Apache Geode CHANGELOG

Restoring Redundancy in Partitioned Regions

Restoring redundancy is a member operation. It affects all partitioned regions defined by the member, regardless of whether the member hosts data for the regions.

Restoring redundancy creates new redundant copies of buckets on members hosting the region and by default reassigns which members host the primary buckets to give better load balancing. It does not move buckets from one member to another. The reassignment of primary hosts can be prevented using the appropriate flags, as described below. See Configure High Availability for a Partitioned Region for further detail on redundancy.

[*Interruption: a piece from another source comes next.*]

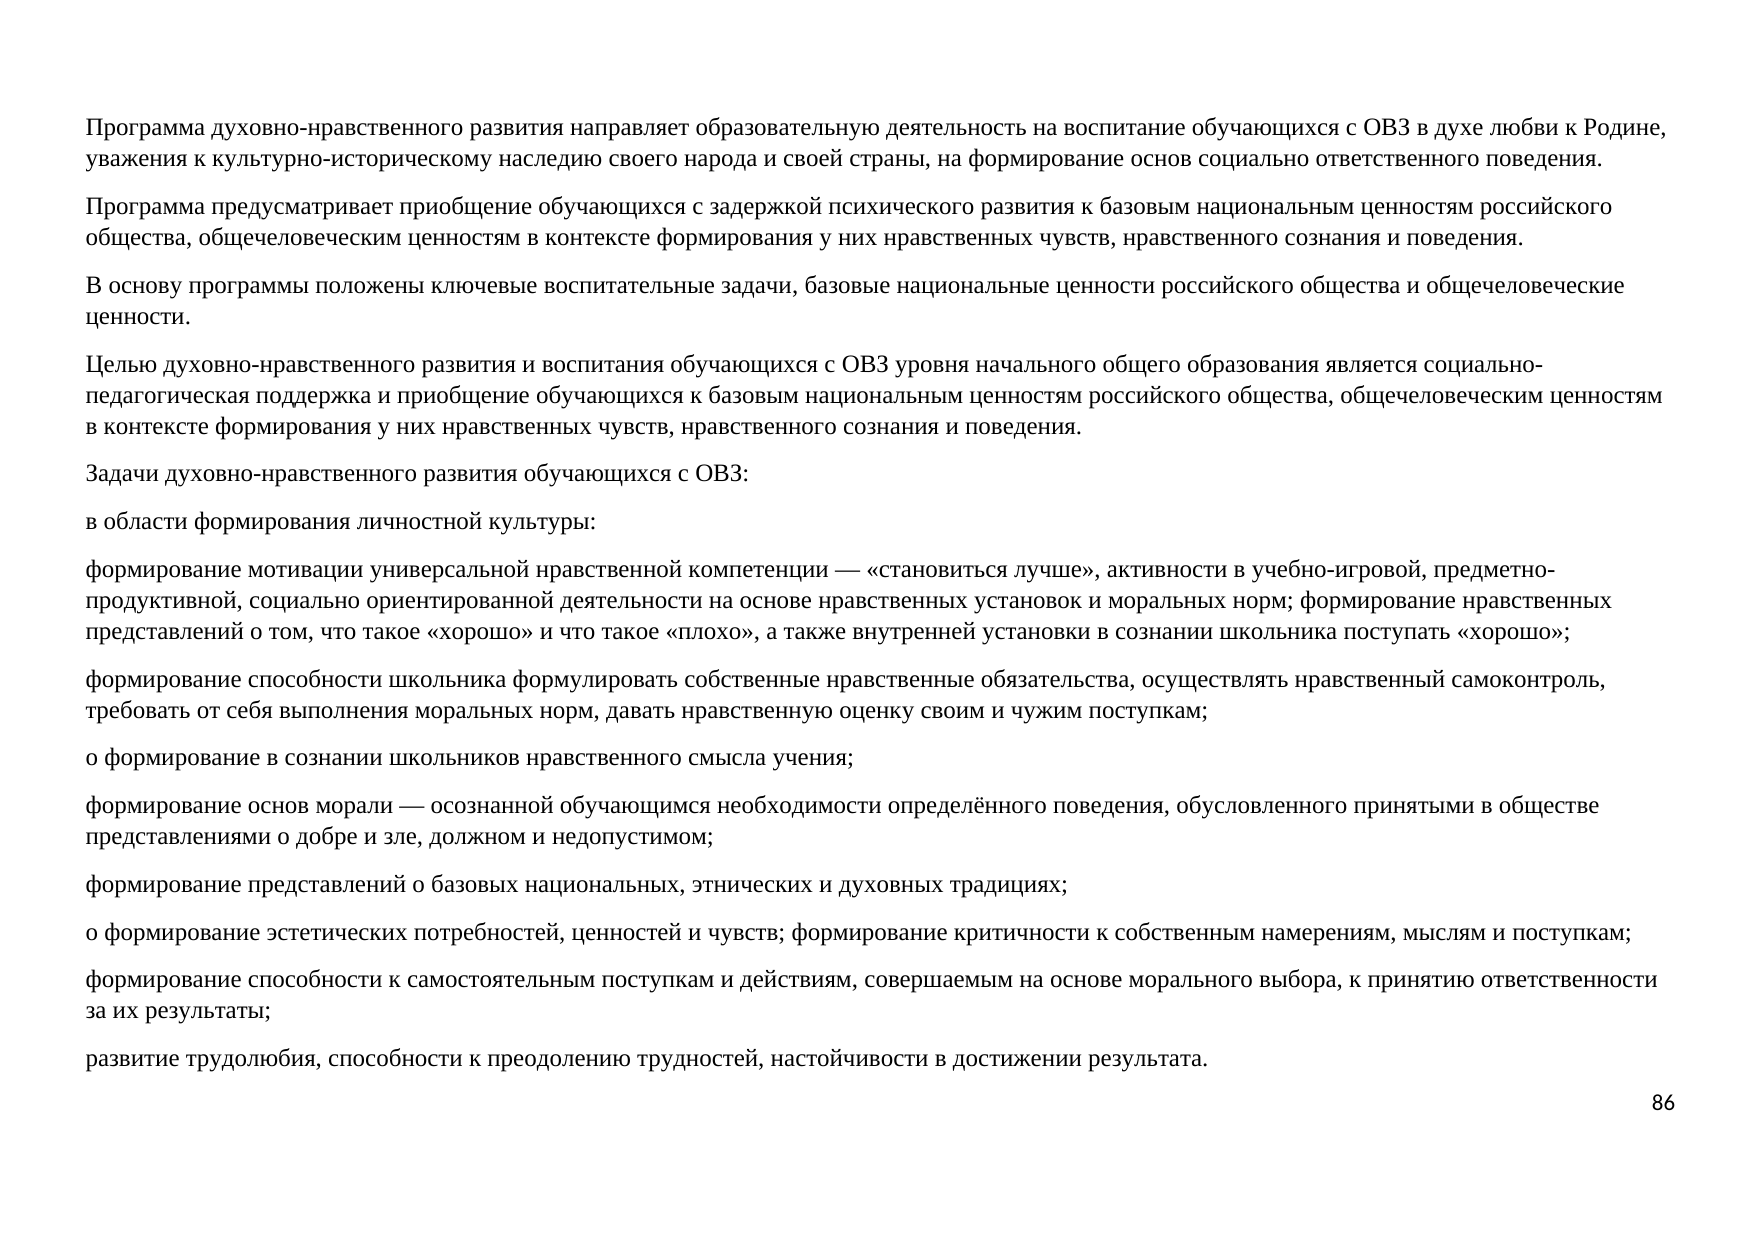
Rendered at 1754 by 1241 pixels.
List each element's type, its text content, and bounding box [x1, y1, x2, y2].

For efficiency, when starting multiple members, trigger the restore redundancy a single time, after you have added all members.

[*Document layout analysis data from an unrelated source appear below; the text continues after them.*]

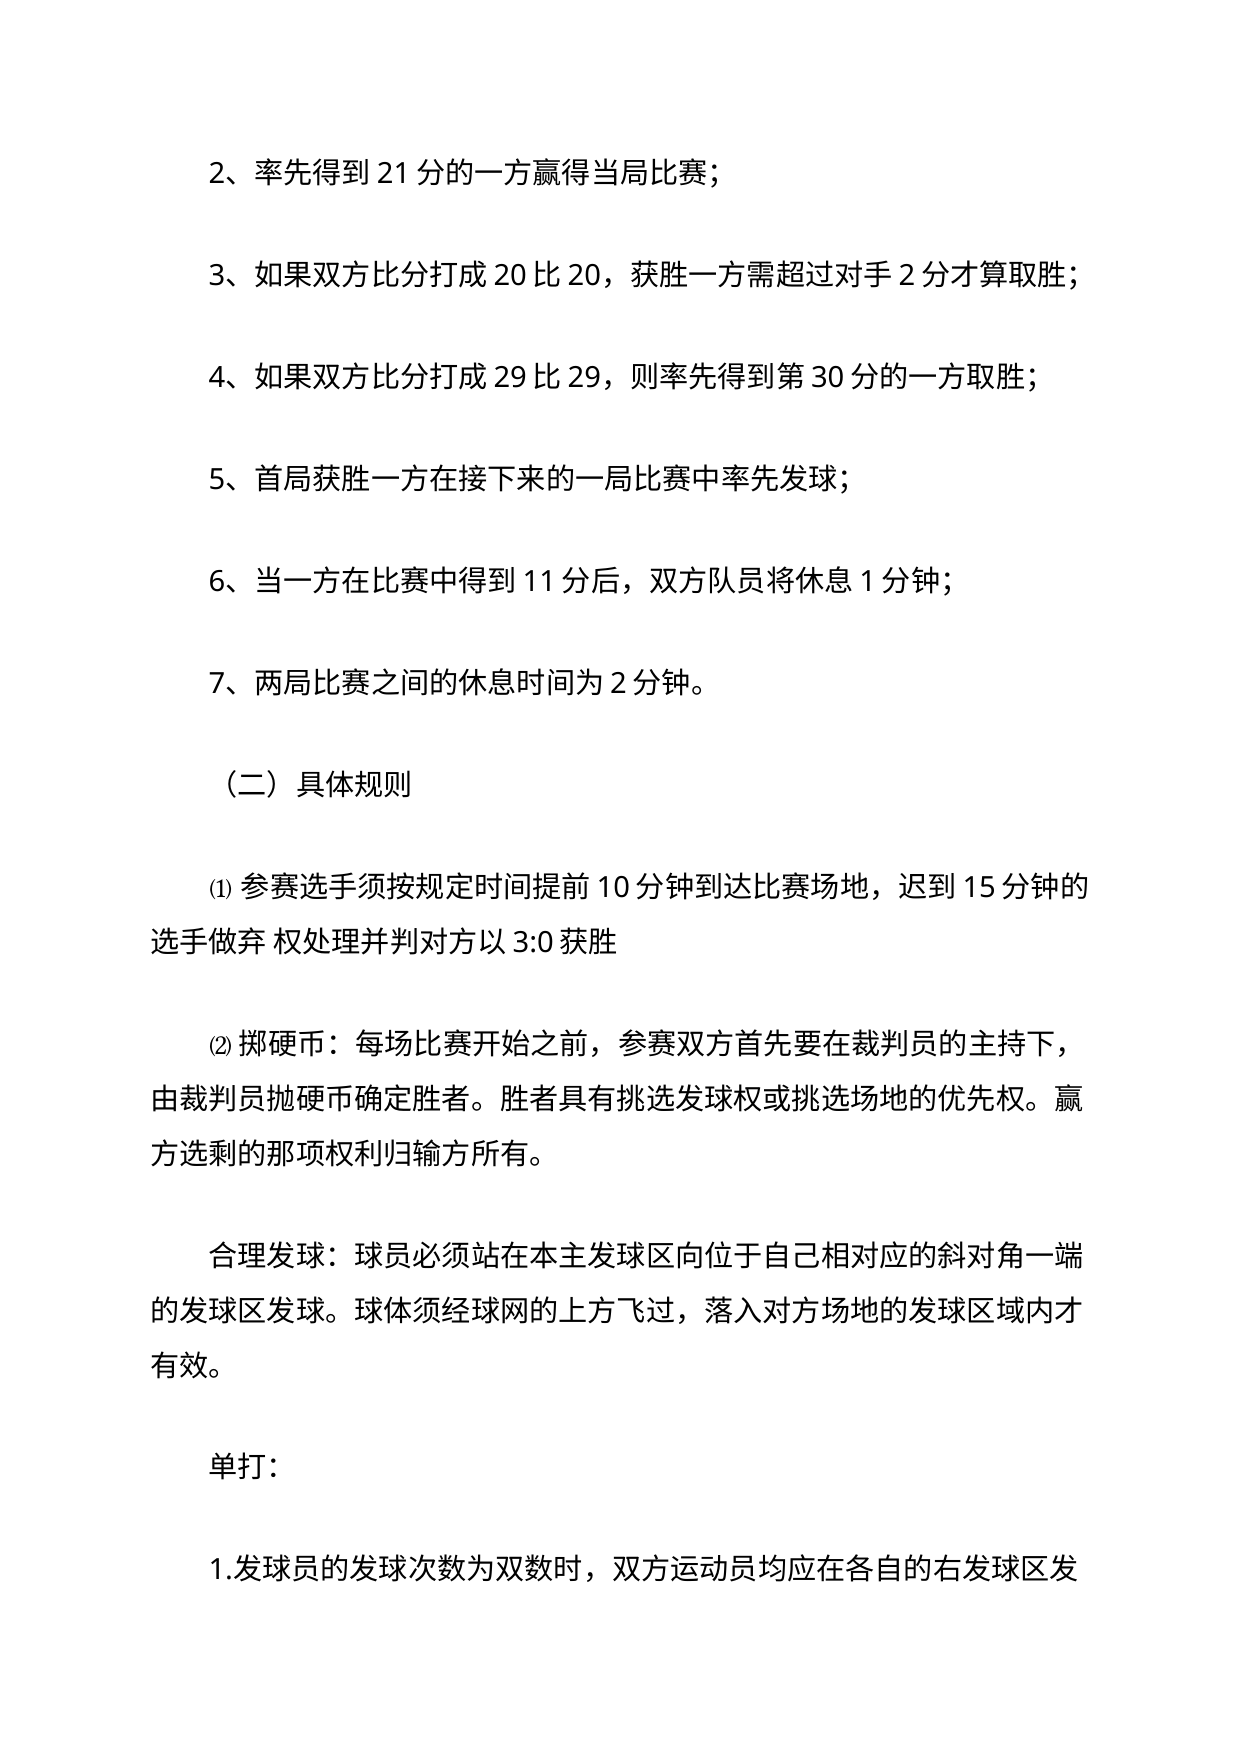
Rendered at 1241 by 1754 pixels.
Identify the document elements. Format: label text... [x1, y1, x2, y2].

text 7、两局比赛之间的休息时间为2分钟。 [150, 660, 1090, 702]
text ⑵掷硬币：每场比赛开始之前，参赛双方首先要在裁判员的主持下，由裁判员抛硬币确定胜者。胜者具有挑选发球权或挑选场地的优先权。赢方选剩的那项权利归输方所有。 [150, 1021, 1090, 1173]
text 合理发球：球员必须站在本主发球区向位于自己相对应的斜对角一端的发球区发球。球体须经球网的上方飞过，落入对方场地的发球区域内才有效。 [150, 1232, 1090, 1384]
text 4、如果双方比分打成29比29，则率先得到第30分的一方取胜； [150, 354, 1090, 396]
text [150, 1546, 1090, 1588]
text ⑴ 参赛选手须按规定时间提前10分钟到达比赛场地，迟到15分钟的选手做弃 权处理并判对方以3:0获胜 [150, 864, 1090, 961]
text 5、首局获胜一方在接下来的一局比赛中率先发球； [150, 456, 1090, 498]
text 6、当一方在比赛中得到11分后，双方队员将休息1分钟； [150, 558, 1090, 600]
text 3、如果双方比分打成20比20，获胜一方需超过对手2分才算取胜； [150, 252, 1090, 294]
text 2、率先得到21分的一方赢得当局比赛； [150, 150, 1090, 192]
text 单打： [150, 1444, 1090, 1486]
text （二）具体规则 [150, 762, 1090, 804]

Initiate a restore redundancy operation using one of the following:

  • gfsh command. First, starting a gfsh prompt and connect to the cluster. Then type the following command:

    gfsh>restore redundancy

    Optionally, you can specify regions to include or exclude from restoring redundancy, and prevent the operation from reassigning which members host primary copies. Type help restore redundancy or see restore redundancy for more information.

  • API call:

    ResourceManager manager = cache.getResourceManager();
    CompletableFuture<RestoreRedundancyResults> future = manager.createRestoreRedundancyOperation()
    //Get the results
    RestoreRedundancyResults results = future.get();
    //These are some of the details we can get about the run from the API
    System.out.println("Restore redundancy operation status is " + results.getStatus());
    System.out.println("Results for each included region: " + results.getMessage());
    System.out.println("Number of regions with no redundant copies: " + results.getZeroRedundancyRegionResults().size();
    System.out.println("Results for region " + regionName + ": " + results.getRegionResult(regionName).getMessage();

If you have start-recovery-delay=-1 configured for your partitioned region, you will need to perform a restore redundancy operation on your region after you restart any members in your cluster in order to recover any lost redundancy.

If you have start-recovery-delay set to a low number, you may need to wait extra time until the region has recovered redundancy.